À la page 384 du Lonely planet India, il est écrit que Varanasi est l’une des villes les plus sacrées du sous-continent indien. Traversée par le Gange, l’agglomération de plus d’un million de personnes (une toute petite ville par ici…) accueille les pèlerins hindous depuis des siècles.
C’est que Varanasi est miraculeusement devenu le rendez-vous des mortels avec le nirvana. Au moment de leur décès, les hindous descendent au bucher pour se faire incinérer, devant famille et amis… sans les femmes toutefois. Celles-ci doivent rester à l’écart lorsqu’un de leur proche calcine sur le brûlot afin d’éviter les pleurs. Les larmes retiennent les âmes dans les limbes, voyez-vous. Donc mesdames, abstenez-vous d’assister à des funérailles à Varanasi. Et messieurs, come on… même à Montréal, ça ne se fait pas de pleurer après le décès d’un proche.
Anyway. Lorsqu’on est en Inde, selon mes nouveaux amis expat, il faut aller à Varanasi. Ce que j’ai fait la semaine dernière, comme de nombreux touristes perdus un peu à l’ouest de la frontière indo-népalaise.
J’ai fait un tour de bateau sur le Gange. Fait surprenant, j’ai appris que la limite maximale pour la baignade est de 500 bactéries de coliformes fécaux (coliformes fécaux = caca) par 100 ml d’eau. Le Gange contient, toujours selon le Lonely planet, près de 1,5 million de ces bactéries par 100 ml d’eau.

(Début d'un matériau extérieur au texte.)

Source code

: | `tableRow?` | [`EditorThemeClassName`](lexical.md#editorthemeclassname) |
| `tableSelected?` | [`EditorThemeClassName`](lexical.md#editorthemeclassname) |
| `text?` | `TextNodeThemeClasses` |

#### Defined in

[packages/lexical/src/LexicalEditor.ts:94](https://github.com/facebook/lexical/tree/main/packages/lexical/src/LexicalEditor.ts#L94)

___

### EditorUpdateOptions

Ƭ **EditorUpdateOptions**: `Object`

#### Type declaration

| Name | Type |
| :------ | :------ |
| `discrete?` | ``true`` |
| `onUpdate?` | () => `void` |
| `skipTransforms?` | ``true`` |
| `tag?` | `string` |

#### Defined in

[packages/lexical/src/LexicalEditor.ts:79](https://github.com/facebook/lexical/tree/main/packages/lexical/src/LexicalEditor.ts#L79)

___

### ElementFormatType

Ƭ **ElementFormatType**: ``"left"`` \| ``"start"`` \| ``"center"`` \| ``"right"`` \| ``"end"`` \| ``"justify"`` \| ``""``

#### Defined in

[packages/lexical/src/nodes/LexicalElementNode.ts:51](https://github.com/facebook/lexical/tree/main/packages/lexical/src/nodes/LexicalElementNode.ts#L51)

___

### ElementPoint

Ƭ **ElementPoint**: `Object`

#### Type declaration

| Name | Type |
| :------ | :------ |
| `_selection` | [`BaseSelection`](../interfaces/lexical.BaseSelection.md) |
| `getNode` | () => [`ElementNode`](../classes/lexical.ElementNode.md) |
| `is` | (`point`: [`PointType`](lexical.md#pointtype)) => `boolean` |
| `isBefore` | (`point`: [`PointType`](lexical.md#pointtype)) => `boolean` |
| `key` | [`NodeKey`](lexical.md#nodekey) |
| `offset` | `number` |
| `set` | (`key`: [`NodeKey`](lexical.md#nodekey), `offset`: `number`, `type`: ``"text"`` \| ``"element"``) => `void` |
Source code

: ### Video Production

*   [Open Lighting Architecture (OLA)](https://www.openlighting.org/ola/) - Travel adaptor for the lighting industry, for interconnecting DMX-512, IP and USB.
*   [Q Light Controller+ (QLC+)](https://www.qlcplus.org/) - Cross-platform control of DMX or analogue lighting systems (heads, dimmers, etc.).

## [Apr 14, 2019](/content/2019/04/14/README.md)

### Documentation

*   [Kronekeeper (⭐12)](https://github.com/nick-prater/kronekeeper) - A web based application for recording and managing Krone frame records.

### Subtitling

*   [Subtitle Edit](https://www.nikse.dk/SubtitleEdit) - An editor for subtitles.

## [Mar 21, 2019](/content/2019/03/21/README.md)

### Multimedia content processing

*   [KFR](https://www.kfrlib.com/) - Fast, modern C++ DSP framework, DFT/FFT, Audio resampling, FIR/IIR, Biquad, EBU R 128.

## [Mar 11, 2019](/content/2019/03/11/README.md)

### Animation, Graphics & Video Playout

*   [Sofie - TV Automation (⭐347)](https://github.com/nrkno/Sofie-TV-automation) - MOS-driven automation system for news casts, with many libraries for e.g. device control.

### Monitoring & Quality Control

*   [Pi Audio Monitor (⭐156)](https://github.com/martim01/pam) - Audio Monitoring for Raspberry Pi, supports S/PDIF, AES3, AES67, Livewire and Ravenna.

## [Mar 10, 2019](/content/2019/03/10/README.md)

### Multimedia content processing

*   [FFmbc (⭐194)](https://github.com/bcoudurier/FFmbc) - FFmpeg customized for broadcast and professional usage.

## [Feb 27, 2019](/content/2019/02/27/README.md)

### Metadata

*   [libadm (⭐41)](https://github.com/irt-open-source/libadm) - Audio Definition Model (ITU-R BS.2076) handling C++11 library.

Pollué, mais sacré ce fleuve.
En vue de purifier leurs vils péchés, les hindous se lavent dans le cours d’eau à tous les jours. Ils se brossent les dents, se savonnent, prient. Pendant ce temps-là, moi, en touriste, j’ai pris des photos : un gars qui se gargarise avec l’eau du fleuve, des maisons multicolores, un Indien qui tente de me vendre subtilement des cossins de fleurs. Puis, sans m’y attendre, j’ai croisé une vache morte qui flottait à la surface de l’eau.
Un cadavre d’une tonne flottait dans le fleuve sacré. Et à quelques mètres de là, il y avait une dizaine d’hindous qui se lavaient les cheveux, question d’obtenir les faveurs du dieu Shiva, une des saintes trinités hindouistes.
C’est quand même incroyable ce qu’un Dieu peut faire faire…
4 commentaires
18 octobre 2007 à 5:48
merci pour le texte. J’y étais presque!
19 octobre 2007 à 3:12
Allô Guillaume,
Je suis toujours étonnée, oui je comprends que les valeurs sont complètement différentes des nôtres, mais reste quand même étonnée de constater qu’en 2007…ouf !
Est-ce que je t’ai déjà dit, cher fils, que tu avais une superbe plume ?
Prends bien soin de toi. Fais un tit peu attention aux microbes et bactéries.
TourlouXX
19 octobre 2007 à 4:05
Ouf guillaume !
Ce que tu peux faire travailler mon imagination pour quelques minutes !
J’adore ça et prends soin de toi, ça semble formidablement déroutant ton trip !
marie-pier
-xx..-
27 octobre 2007 à 10:43
Bon…
Tu vas penser que je veux faire comme tout le monde, mais j’allais vraiment dire la même chose: t’écris bien et c’est particulièrement agréable de voyager à travers ces lignes. De Montréal, merci pour la balade sur le fleuve!